__Required work__: Report how many lines in the records below hold the word "inputs". Add nothing to the number.

[Collected data]
-=-=-=-=-
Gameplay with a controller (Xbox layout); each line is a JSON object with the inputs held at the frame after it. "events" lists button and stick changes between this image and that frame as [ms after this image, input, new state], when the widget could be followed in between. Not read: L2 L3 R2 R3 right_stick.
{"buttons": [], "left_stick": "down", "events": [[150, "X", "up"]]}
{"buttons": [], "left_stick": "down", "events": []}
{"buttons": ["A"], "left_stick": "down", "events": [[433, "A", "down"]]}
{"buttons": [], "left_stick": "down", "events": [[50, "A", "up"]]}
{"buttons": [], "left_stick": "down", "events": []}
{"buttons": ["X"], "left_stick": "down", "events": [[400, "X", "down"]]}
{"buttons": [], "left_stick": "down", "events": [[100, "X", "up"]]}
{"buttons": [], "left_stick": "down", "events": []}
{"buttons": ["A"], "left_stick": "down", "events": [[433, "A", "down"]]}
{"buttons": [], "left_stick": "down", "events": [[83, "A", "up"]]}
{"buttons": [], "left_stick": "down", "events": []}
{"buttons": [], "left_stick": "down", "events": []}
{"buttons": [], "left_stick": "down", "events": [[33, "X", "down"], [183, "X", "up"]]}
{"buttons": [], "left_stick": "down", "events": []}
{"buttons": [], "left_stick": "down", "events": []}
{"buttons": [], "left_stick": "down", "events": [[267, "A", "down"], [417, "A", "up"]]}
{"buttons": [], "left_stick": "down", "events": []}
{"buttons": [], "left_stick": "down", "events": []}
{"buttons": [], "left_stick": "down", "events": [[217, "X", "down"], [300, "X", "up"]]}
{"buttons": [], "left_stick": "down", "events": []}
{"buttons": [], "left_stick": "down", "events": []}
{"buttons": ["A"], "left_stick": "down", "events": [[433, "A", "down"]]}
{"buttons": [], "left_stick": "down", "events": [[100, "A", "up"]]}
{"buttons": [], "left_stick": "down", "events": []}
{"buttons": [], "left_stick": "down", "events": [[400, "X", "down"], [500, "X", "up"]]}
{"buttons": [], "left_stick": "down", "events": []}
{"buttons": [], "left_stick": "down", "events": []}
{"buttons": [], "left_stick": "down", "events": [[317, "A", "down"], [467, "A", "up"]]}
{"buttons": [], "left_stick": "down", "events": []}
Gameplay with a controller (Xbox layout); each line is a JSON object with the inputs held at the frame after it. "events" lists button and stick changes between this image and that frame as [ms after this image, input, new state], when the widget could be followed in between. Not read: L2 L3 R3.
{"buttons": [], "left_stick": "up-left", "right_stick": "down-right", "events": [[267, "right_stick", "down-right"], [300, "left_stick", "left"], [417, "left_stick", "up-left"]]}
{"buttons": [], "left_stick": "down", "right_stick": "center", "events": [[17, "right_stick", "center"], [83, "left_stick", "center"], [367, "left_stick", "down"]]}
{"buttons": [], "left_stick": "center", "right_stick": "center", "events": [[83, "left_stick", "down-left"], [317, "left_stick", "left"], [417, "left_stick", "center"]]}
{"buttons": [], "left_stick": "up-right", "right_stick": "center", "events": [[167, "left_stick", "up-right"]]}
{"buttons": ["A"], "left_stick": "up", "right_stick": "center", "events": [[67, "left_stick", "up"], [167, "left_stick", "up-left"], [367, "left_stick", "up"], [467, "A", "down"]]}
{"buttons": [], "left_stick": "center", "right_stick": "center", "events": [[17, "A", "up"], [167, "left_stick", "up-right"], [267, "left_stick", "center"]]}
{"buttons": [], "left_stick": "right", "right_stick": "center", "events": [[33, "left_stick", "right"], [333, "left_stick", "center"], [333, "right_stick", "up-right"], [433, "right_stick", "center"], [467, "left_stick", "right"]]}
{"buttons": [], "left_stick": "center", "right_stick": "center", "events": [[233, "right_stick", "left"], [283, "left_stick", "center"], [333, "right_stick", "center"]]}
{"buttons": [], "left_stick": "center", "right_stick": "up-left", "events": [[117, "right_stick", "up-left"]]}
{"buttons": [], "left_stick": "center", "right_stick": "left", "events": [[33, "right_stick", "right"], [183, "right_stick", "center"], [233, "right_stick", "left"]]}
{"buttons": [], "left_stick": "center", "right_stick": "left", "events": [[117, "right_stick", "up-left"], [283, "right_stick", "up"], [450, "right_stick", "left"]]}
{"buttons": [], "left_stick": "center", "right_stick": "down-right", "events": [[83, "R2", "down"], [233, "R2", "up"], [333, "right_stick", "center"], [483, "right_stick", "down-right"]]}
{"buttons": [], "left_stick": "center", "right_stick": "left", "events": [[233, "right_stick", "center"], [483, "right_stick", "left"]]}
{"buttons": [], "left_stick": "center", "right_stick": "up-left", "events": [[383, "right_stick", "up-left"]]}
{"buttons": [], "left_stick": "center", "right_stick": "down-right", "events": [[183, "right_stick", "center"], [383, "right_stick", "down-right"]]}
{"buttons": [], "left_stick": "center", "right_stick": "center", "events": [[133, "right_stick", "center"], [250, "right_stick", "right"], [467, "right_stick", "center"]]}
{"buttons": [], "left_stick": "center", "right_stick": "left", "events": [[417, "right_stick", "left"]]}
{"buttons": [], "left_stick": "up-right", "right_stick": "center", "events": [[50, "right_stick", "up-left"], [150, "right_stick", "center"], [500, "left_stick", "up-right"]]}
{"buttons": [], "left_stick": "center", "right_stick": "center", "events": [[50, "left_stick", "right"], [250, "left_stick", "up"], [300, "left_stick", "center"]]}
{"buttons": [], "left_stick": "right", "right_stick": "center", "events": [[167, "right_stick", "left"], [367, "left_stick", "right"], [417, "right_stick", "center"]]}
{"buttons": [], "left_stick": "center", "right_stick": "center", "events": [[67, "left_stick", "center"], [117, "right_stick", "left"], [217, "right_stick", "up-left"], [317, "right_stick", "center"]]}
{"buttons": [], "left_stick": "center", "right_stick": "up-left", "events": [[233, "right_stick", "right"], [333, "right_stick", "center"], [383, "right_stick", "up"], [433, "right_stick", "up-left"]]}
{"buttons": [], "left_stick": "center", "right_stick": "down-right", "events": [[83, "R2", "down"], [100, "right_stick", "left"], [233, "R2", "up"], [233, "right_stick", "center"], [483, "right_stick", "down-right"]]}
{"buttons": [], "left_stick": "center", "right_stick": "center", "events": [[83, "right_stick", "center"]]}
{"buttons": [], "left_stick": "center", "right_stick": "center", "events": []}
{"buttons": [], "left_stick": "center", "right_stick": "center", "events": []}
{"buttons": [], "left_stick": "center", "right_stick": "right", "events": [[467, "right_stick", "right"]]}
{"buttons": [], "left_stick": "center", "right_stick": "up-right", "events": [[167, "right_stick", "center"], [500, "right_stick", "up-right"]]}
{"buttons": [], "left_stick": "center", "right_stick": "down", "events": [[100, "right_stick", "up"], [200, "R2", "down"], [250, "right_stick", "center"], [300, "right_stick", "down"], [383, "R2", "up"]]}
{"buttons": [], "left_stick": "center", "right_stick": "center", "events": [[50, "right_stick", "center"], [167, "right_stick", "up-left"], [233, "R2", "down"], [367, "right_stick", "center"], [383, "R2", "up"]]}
-=-=-=-=-
__Task response__: 2